Adaptés pour la première fois en 1976 par Brian De Palma avec Carrie, les écrits de Stephen King n'ont cessé ensuite, dans les années 80 et jusqu'à aujourd'hui, d'être une manne quasi inépuisable pour le cinéma et la télévision. Dead Zone, Creepshow, Cujo, Christine, Simetierre... Au-delà de tous ces titres restés au panthéon de l'Horreur et même parfois du cinéma avec un grand C, d'autres plus discrets arrivèrent pourtant à se faire une petite place et continuer, malgré leurs flagrants défauts, à profiter de l'aura quasi divine de l'écrivain du Maine. C'est l'une d'entre elles que nous propose aujourd'hui ESC, décidément sur tous les fronts, dans une très belle copie restaurée.
Firestarter (titre du roman et du film en vo) sort en librairie en 1980. Entre Dead Zone et Cujo. A une époque où « le King » taquine une muse qui semble ne plus vouloir le quitter et enfile les bests sellers comme des perles. Un succès quasi mystique qui se retrouve dans ses œuvres, hantées par ses névroses et ses excès d'alcool et de drogue. Où, un peu à la manière d'un Philip K. Dick, la paranoïa le gagne. Une paranoïa à la base de l'histoire de Charlie, où une organisation (The Shop - Le Laboratoire en vf), qu'on devine proche du gouvernement américain, met en place un programme où des substances aux effets encore inconnus sont testées sur des citoyens. Parmi eux, Andrew McGee (David Keith, sacrément bankable à l'époque après Brubaker, Officier & Gentleman et La Loi des Seigneurs), qui va faire la connaissance de sa future femme durant l'expérience (la très télévisuelle Heather Locklear). Une expérience particulièrement violente où certains cobayes sont pris d'hallucinations quand d'autres se mettent à hurler et saigner des yeux. Andrew, lui, ne tarde pas à développer des pouvoirs de persuasion et devient le père d'une petite Charlène (Drew Barrymore, incontournable depuis son rôle dans E.T.) qui va elle développer un pouvoir pyrokinésique que son jeune âge va rendre extrêmement dangereux. Jusqu'à blesser sa propre mère lors d'une scène de vie quotidienne faisant prendre conscience à ses propres parents de la dangerosité de leur petite fille. Après avoir retrouvé sa femme assassinée, Andrew s'enfuit alors avec Charlie, sachant pertinemment que The Shop ne les lâchera jamais.
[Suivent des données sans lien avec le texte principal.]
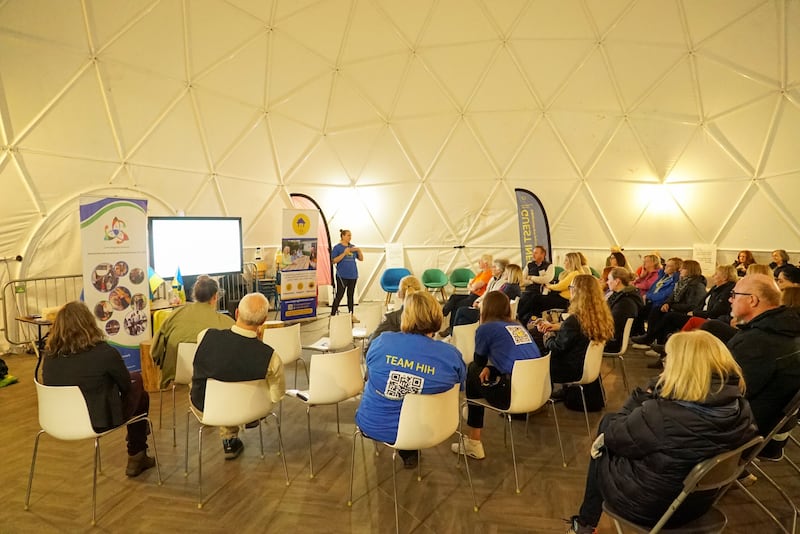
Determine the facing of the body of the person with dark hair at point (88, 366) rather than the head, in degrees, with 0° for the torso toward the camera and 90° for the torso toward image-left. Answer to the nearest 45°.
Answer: approximately 225°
Impossible de ne pas placer Charlie au carrefour des créations de King et même des multiples adaptations déjà sorties à l'époque. La présence de Martin Sheen en leader presque politique renvoyant directement à son personnage d'ignoble salopard dans le Dead Zone de Cronenberg ; l'enfant aux facultés paranormales faisant d'emblée penser à Shining et la scène finale, où Charlie déchaîne enfin son pouvoir (et qui mérite à elle seule qu'on découvre le film), rappelant évidemment le final violent et sanglant de Carrie (et Furie) de Brian De Palma. Peut être est ce la raison pour laquelle le film de Mark L. Lester semble ne jamais décoller vraiment. Pourtant, l'interprétation y est plutôt solide, dominée par une jeune Drew Barrrymore il est vrai parfois peu expressive mais qui réussit tout de même à maintenir le film en équilibre sur ses frêles épaules. La jeune actrice est d'ailleurs bien aidée par ses partenaires, dont l'impressionnant George C. Scott (éternel Patton!) en tueur à gages inquiétant et glaçant lorsqu'il annonce vouloir mettre la main sur la petite fille pour la faire souffrir. Les raisons de ce semi échec se trouvent donc ailleurs. Peut être dans la trop grande linéarité du film qui traduit son manque d'ambition narrative, ou bien dans la musique du groupe mythique Tangerine Dream, responsable pour beaucoup dans l'aura sans pareil de films comme les cultissimes Legend de Ridley Scott (version US) ou La Forteresse Noire de Michael Mann mais dont les compositions électroniques peuvent parfois désarçonner le spectateur et créer une distance et un décalage trop grands avec l'image et le propos du film.
Malgré de réelles qualités artistiques, Charlie ne convainc donc jamais totalement. Le condamnant définitivement à n'être qu'une sorte d'ersatz mal dégrossi des vrais chefs d'oeuvre du fantastique créés par leur auteur sur le papier et à qui les meilleurs réalisateurs surent donner vie. Mais consolons nous, car Mark L. Lester, cinéaste un peu oublié, a dans sa filmographie, en plus du Commando avec Schwarzy, le viscéral Class 1984 que ceux qui l'ont découvert (et jamais oublié!) à l'époque rêvent de voir un jour sortir dans un bel écrin bleu. Connaissant ESC, on est en droit de l'espérer.